#### [TASK STATEMENT]
Check every line of the entries for the string "CROSS" and return the ones that contain it.

#### [SUPPLIED MATERIAL]
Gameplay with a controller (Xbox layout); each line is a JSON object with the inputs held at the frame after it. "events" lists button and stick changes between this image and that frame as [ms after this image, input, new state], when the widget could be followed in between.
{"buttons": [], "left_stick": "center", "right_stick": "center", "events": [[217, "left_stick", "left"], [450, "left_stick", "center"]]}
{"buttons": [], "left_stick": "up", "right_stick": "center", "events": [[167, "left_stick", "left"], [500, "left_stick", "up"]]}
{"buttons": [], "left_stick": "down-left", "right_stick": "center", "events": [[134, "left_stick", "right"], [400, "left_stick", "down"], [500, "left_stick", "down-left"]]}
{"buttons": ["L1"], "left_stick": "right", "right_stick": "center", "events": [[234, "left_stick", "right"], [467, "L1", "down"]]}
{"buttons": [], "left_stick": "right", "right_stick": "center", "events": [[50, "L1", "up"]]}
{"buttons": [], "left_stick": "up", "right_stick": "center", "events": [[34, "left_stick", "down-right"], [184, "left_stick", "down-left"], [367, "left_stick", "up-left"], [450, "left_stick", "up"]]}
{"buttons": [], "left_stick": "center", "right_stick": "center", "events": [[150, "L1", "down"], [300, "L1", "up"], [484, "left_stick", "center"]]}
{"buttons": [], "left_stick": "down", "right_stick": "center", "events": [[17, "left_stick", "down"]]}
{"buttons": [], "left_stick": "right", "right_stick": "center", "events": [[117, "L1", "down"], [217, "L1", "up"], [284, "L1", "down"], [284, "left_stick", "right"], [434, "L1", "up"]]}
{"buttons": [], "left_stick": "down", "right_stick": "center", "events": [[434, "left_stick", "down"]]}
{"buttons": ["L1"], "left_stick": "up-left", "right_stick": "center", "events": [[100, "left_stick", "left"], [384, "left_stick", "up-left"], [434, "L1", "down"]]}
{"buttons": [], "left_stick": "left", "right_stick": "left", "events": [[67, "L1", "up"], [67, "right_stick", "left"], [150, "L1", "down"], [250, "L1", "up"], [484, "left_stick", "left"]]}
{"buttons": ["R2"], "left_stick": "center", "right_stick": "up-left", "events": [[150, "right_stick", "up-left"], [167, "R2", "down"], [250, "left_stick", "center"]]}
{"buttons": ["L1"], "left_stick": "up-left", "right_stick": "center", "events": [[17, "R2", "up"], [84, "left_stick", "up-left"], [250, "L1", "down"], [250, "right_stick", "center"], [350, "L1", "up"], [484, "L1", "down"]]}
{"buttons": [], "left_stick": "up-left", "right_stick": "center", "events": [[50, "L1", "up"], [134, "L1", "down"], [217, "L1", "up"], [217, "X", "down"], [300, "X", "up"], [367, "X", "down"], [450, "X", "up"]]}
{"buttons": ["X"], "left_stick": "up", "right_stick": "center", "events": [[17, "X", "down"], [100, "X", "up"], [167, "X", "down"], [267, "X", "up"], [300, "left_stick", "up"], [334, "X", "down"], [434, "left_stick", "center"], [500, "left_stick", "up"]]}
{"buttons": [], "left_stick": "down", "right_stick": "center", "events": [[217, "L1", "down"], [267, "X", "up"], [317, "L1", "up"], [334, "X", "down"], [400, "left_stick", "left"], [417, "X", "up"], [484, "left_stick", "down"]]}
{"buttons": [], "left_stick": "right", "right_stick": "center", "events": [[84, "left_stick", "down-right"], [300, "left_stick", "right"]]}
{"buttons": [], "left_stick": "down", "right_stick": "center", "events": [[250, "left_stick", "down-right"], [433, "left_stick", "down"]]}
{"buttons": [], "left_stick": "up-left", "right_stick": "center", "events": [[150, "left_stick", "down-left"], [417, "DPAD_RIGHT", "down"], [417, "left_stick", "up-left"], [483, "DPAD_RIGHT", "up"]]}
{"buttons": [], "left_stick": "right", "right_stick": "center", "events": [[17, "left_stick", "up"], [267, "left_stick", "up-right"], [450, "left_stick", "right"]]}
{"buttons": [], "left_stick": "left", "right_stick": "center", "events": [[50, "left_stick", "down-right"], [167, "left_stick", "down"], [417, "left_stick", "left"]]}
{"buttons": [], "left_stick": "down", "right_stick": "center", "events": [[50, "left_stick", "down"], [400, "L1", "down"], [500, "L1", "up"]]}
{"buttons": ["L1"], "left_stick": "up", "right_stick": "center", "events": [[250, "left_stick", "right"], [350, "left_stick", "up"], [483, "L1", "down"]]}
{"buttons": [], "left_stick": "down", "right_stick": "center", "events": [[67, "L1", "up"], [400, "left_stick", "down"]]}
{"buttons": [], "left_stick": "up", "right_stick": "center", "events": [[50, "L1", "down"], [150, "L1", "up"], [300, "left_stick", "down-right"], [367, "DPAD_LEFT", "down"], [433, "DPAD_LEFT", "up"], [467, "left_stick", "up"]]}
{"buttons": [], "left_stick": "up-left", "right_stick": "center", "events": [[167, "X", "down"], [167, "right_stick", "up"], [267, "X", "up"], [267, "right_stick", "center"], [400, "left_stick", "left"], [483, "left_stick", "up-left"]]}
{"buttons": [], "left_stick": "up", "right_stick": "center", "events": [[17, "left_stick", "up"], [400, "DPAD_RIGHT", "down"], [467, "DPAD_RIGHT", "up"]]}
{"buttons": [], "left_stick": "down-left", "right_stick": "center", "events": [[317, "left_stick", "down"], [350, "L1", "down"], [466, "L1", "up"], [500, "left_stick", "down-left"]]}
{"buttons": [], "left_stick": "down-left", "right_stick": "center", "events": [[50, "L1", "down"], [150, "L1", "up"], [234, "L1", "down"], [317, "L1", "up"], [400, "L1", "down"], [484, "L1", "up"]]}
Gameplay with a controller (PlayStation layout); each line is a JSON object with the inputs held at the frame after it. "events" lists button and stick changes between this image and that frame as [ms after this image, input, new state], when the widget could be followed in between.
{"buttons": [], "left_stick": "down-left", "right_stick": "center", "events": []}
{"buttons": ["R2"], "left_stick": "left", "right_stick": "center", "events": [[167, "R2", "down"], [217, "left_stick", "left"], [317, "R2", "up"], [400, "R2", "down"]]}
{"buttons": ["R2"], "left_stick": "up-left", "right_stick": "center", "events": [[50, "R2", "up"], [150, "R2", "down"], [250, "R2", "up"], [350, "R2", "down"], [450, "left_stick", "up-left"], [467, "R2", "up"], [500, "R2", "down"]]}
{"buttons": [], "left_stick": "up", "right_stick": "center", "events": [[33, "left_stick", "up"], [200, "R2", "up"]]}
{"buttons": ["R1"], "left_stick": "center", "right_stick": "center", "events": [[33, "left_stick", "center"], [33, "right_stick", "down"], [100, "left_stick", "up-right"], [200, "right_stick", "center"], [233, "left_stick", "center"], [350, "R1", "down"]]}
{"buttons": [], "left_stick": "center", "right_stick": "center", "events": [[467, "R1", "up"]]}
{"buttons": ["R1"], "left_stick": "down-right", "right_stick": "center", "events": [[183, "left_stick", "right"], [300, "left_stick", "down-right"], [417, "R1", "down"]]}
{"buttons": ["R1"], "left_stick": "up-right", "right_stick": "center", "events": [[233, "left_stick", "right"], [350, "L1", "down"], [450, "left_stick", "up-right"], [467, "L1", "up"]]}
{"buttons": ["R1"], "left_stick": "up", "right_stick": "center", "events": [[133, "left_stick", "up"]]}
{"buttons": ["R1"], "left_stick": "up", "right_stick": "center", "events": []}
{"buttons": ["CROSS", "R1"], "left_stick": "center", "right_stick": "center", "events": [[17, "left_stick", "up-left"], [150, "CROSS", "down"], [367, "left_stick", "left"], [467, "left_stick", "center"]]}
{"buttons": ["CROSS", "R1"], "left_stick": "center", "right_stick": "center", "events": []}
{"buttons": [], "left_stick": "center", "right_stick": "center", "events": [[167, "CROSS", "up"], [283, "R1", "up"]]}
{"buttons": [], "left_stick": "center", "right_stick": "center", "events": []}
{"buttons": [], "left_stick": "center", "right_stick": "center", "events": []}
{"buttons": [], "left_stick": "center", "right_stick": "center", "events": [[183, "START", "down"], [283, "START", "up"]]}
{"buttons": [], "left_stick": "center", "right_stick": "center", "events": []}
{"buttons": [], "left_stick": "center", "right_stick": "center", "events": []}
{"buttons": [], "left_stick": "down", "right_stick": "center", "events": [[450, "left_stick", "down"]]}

#### [WRITTEN SOLUTION]
{"buttons": ["CROSS", "R1"], "left_stick": "center", "right_stick": "center", "events": [[17, "left_stick", "up-left"], [150, "CROSS", "down"], [367, "left_stick", "left"], [467, "left_stick", "center"]]}
{"buttons": ["CROSS", "R1"], "left_stick": "center", "right_stick": "center", "events": []}
{"buttons": [], "left_stick": "center", "right_stick": "center", "events": [[167, "CROSS", "up"], [283, "R1", "up"]]}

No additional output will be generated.